Ms McCallum could not recall receiving such a document, but she did agree that fuel poverty was a serious issue in the Highlands and Islands. The big six energy companies have too much power and may well be acting as a cartel to fix prices, she said.
Anne Thomas wanted to see the scrapping of the standing charge; Charles Kennedy said what caused such anger in the Highlands was that the area was a net contributor to the UK energy market through hydro and wind power. Chris Conniff said one of the solutions was to build lots of well-insulated affordable homes, while Ronnie Campbell said in exchange for crofters giving up water supplies in the 1950s, when hydro dams were being constructed, was the promise of “cut-price electricity”.
Ian Blackford said the Highlands paid a 15 per cent premium compared to the Central Belt, which the Lib Dem energy minister Ed Davey had done nothing about.
Sarah Marshall of campaign group SOS-NHS asked all the candidates if they’d support an independent inquiry into the downgrading of Portree Hospital. Only Mr Blackford did not immediately agree to do so. However, when pushed, he said that if the current level of threat to the hospital could not be resolved he would support an independent inquiry.
“I am not prepared to accept losing Portree Hospital,” Mr Blackford said. “But a review will put back for a number of years the new hospital in Broadford.”
Councillor John Gordon asked the candidates to comment on the state of the roads.
Anne Thomas said she came by bus, and reminded the audience that a third of Highlanders don’t have a car. “We also need better cycle paths so people can take the low-carbon option,” she added.
Lindsay McCallum said the roads were the “number one issue” no matter where she went in the Highlands.
Ian Blackford said the roads were a “disgrace” but highlighted the cuts in capital budgets, originating from London, and the dualling of the A9 by 2025.
Mr Kennedy said roads were a devolved matter and some of last year’s Scottish Government underspend of £424 million could be spent on the roads.
Chris Conniff said she had no choice but to drive three hours from Inverasdale as there was no public transport option. “Nobody on this platform can promise building new roads because it is a devolved issue,” she said.
Crofter Murdo Macphie from Struan, who was involved in the Glen Ullinish wind farm, said 10 more turbines would give Skye an additional income of £5 million per year.

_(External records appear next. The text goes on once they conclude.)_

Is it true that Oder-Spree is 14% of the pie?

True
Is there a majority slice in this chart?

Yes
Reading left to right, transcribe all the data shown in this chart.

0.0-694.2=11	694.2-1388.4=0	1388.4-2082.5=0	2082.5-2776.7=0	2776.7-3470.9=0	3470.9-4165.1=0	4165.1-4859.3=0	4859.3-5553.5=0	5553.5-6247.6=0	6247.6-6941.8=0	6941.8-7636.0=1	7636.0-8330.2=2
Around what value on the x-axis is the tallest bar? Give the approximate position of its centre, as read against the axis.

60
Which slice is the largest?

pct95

However, he said one of the big problems was that Scottish and Southern Energy were not going to upgrade the line until 2020/21.

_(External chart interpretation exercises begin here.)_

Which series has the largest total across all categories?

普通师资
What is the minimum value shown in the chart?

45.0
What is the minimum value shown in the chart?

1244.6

Lindsay McCallum thought SSE were going to upgrade the line quicker than that.
“It is incumbent on them if they want more renewables to upgrade the line,” she said. “But this is thinking ahead not just to onshore but to offshore as well.”
Chris Conniff said every community should have micro-renewable capacity, and more attention must be paid to carbon-neutral passive houses. She also said that wind turbines were beautiful.

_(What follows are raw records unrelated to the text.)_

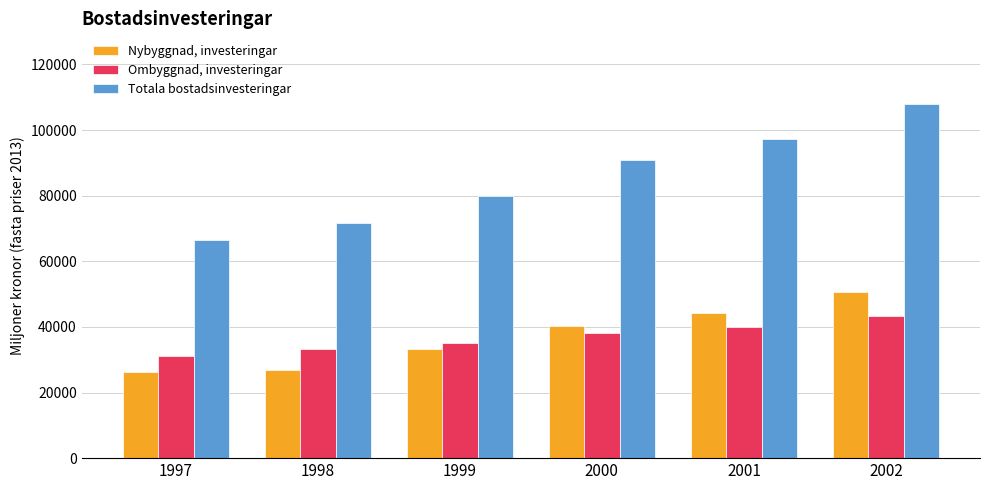

At 1999, list the series in order from smallest to largest.

Nybyggnad, investeringar, Ombyggnad, investeringar, Totala bostadsinvesteringar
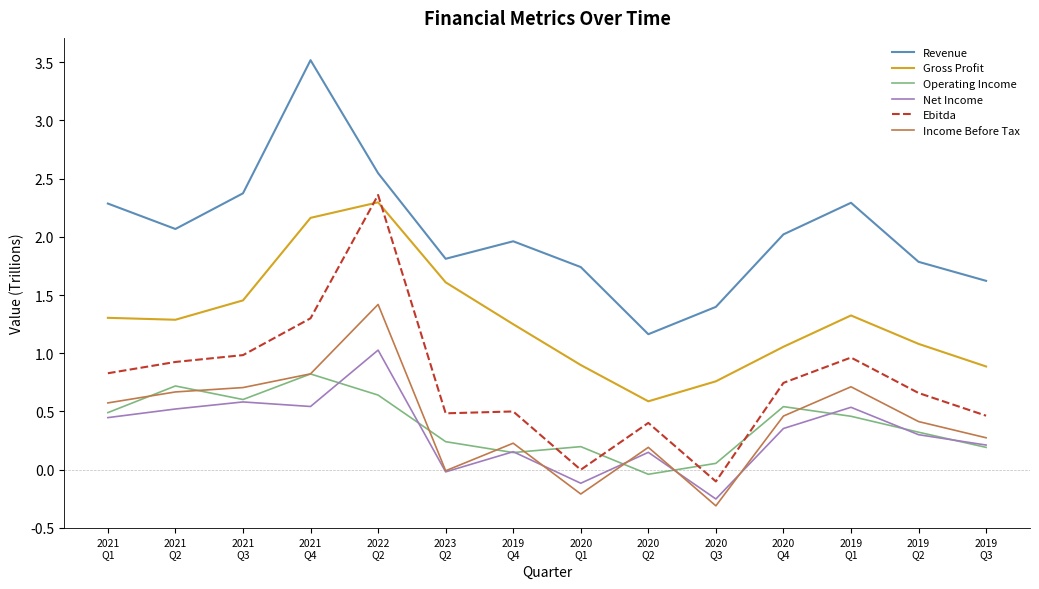

Does the chart display data point markers on the line(s)?

No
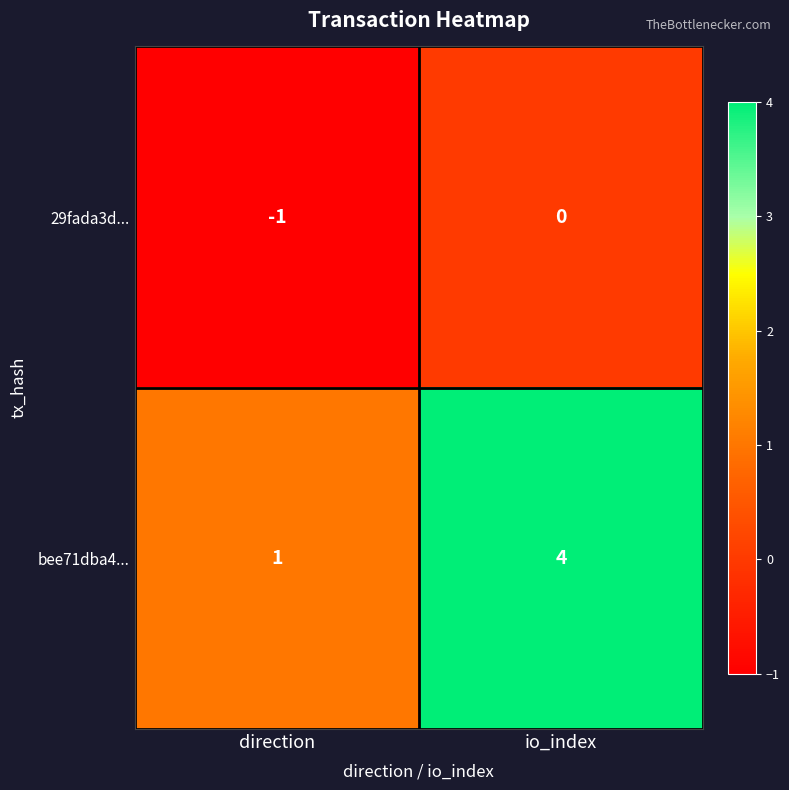

At which category does the chart reach its peak across all series?

io_index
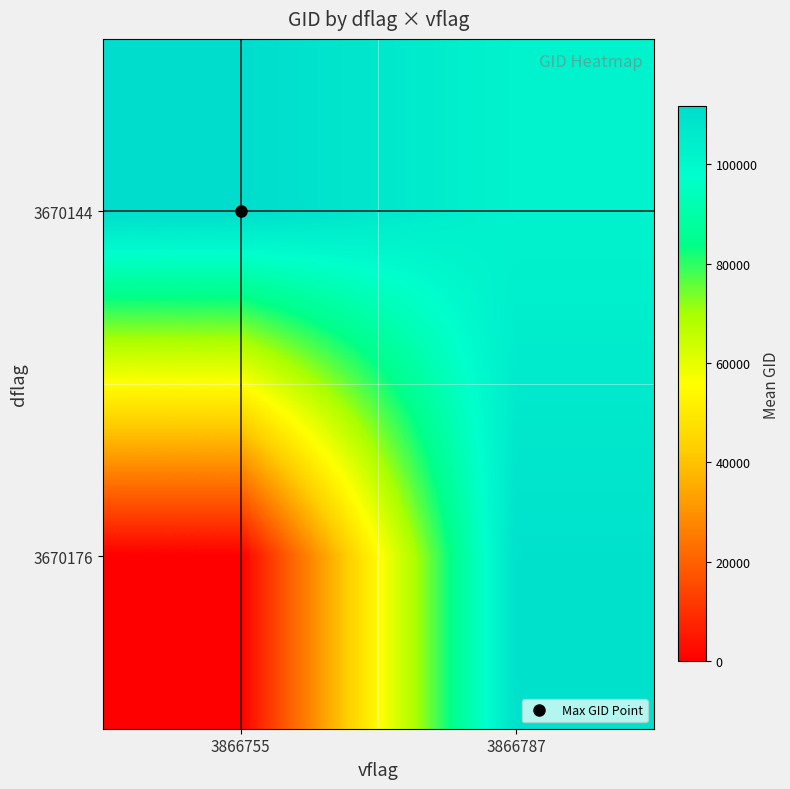

Reading left to right, transcribe all the data shown in this chart.

3670144: 3866755=111618.8	3866787=102309.0
3670176: 3866755=0.0	3866787=109508.1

Mr Blackford was very happy to back the Glen Ullinish wind farm.
“We have to look at emergent technologies,” he said. “There is another issue here and that is the Crown Estate. I want to make sure that if there are benefits to come the Crown Estate is not taking those into its own coffers.”
Mr Kennedy said the questioner had provoked a “rare outbreak of unanimity”.
He added: “This is a real problem with SSE that we are going to have to return to, because there are a lot of dependent schemes along that powerline that could be affected as well.”
Ronnie Campbell said it was very important to harness the power of the waves, which was much cleaner than nuclear. Anne Thomas said there were “increasing constraints” on the electricity grid that SSE had to address. “That is up to the big boys to do,” she added.
Other issues discussed at the hustings included the centralisation of the police, public transport, Trident, Scottish independence, and the House of Lords.